A common misconception among many Australians is that patent infringement may be avoided by changing a patented invention by 10% (or by some other similar percentage). This is completely incorrect, as there is no formula or percentage of similarity to determine patent infringement.

It is unclear how it could be possible to change an invention by a particular percentage. For example, if an invention was a dining table, would it be considered changed by 10% if the legs were lengthened or if one leg was removed altogether? These types of slight design variations wouldn’t normally avoid infringement of a properly prepared patent, if an infringement occurred in the first place.

Patent infringement is defined as the unauthorised exploitation of an invention that is the subject of a granted patent, and includes actions such as; making, hiring, selling (or offering to make, hire and sell), using or importing the patented invention. Unauthorised exploitation occurs when a patented invention is exploited by a person other than the patentee, a licensee or authorised personnel. The general test for infringement is whether all essential elements of a valid claim of a granted patent have been taken.

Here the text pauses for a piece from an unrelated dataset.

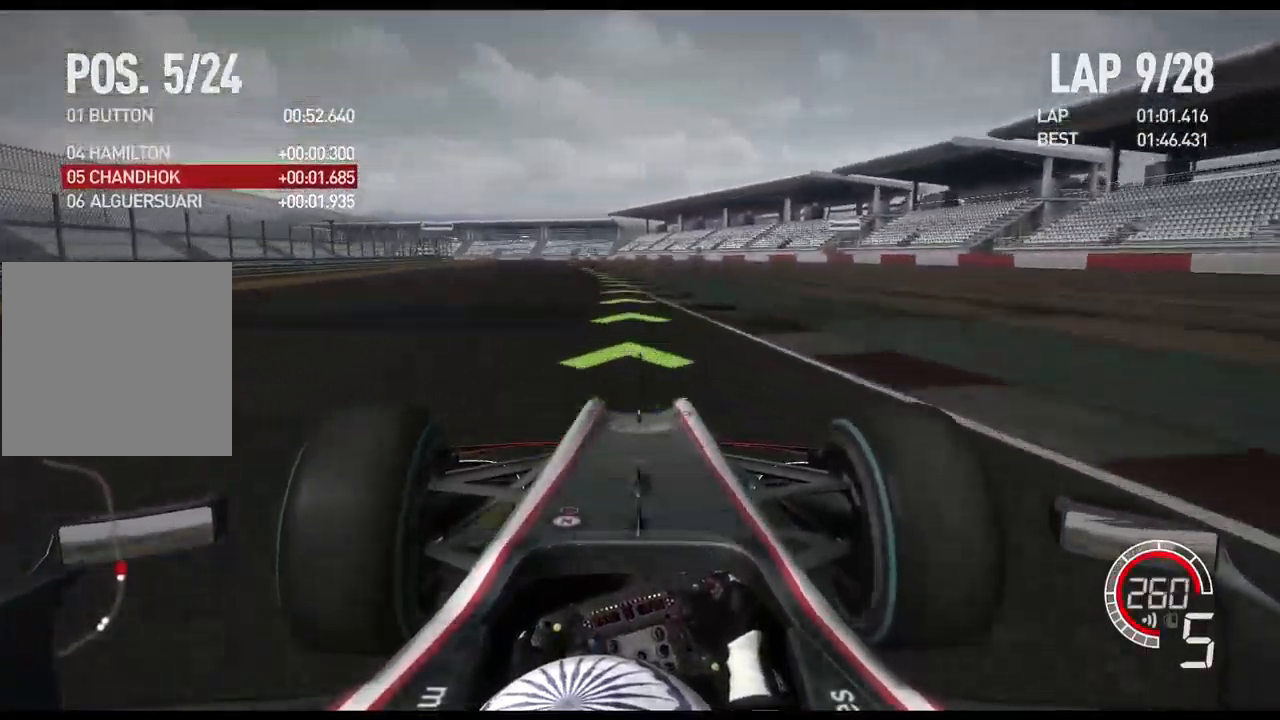
{"buttons": ["R2"], "left_stick": "left", "right_stick": "center", "events": [[250, "A", "down"], [384, "A", "up"]]}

Patent infringement is assessed on a country by country basis. Therefore, determining whether patent infringement has occurred involves an assessment of whether a granted patent exists in the jurisdiction where infringement is likely to occur. For instance, it is only possible to infringe an Australian patent in Australia. If a patentee has a granted US patent, but no equivalent Australian application was ever filed; any party may exploit the invention disclosed within the US patent in Australia without fear of patent infringement.

In addition, it is only possible to infringe a patent that is granted and still in force. As a result, if a patentee had an Australian patent expire at the end of its term, or that lapsed prior to the end of its term (subject to certain conditions), infringement of the expired or lapsed patent is not possible.

If these situations do not apply, and an in-force patent exists in the country in which the infringement would occur, then the scope of protection provided by the patent must be assessed. This is done through careful consideration of the claims within that patent. Specifically, if a product takes each and every feature of even a single claim of a patent, infringement will occur. Conversely, a product will not infringe a claim if even a single feature of that claim is omitted from the product. Therefore, avoiding patent infringement is about ensuring that your product omits features of the patented invention as claimed in the patent specification.

It is worth noting that having a patent for a product is not a guarantee that the exploitation of your product will not infringe an earlier patent.

Swift action is important when responding to a claim of patent infringement. Typically the lawyer or patent attorney’s letter will ask for a response within a few weeks. If you are accused of patent infringement, engage a qualified patent attorney or IP solicitor well within this response period so that they can work with you to provide a timely and professional response. Don’t simply ignore the letter, as this may leave the patent owner little choice but to escalate the matter to litigation. The solicitor or patent attorney will typically check that there is in fact a valid, enforceable patent and whether your actions constitute an infringement of the patent. You may seek to negotiate with the other party, or, if possible, you may challenge the validity of the patent and potentially continue to use your product or process.